[Work required]
In the records below, find the line containing "middle mcp: (213, 220)". Restate it and all the lines after it exactly, and omit the rest.

Dataset entries:
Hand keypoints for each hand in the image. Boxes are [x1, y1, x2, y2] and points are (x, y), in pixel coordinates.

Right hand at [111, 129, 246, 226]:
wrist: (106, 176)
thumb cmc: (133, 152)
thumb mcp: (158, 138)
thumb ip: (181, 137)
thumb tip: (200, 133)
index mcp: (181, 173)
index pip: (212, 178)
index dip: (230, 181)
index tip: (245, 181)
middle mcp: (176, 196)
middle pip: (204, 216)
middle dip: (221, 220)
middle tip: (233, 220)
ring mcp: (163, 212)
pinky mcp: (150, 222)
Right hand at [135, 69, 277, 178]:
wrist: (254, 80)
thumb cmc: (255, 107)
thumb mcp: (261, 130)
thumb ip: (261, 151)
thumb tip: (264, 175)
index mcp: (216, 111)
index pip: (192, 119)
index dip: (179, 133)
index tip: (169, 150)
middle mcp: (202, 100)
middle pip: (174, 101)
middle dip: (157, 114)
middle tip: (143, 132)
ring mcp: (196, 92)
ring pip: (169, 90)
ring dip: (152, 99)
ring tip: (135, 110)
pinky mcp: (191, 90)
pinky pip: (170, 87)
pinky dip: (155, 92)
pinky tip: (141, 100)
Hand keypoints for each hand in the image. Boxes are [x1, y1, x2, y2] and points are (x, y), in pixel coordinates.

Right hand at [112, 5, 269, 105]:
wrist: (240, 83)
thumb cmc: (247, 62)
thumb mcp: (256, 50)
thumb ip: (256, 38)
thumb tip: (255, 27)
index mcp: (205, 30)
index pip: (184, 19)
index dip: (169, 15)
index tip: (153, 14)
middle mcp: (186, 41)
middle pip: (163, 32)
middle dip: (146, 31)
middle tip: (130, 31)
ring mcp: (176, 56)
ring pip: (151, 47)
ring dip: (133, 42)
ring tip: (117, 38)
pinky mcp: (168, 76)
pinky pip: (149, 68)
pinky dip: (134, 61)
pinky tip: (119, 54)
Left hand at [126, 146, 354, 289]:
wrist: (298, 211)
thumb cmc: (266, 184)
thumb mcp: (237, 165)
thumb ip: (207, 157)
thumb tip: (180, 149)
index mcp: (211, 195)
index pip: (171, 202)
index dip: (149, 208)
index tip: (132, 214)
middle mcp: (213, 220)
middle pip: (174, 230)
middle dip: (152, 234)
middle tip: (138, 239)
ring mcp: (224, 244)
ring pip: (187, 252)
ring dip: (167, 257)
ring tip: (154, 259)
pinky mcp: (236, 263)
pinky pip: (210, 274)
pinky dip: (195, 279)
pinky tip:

[Exercise response]
middle mcp: (213, 220)
middle pip: (174, 230)
middle dip: (152, 234)
middle tip: (138, 239)
ring mcp: (224, 244)
ring pip: (187, 252)
ring dip: (167, 257)
ring tip: (154, 259)
pinky mcp: (236, 263)
pinky pip: (210, 274)
pinky dip: (195, 279)
pinky tip:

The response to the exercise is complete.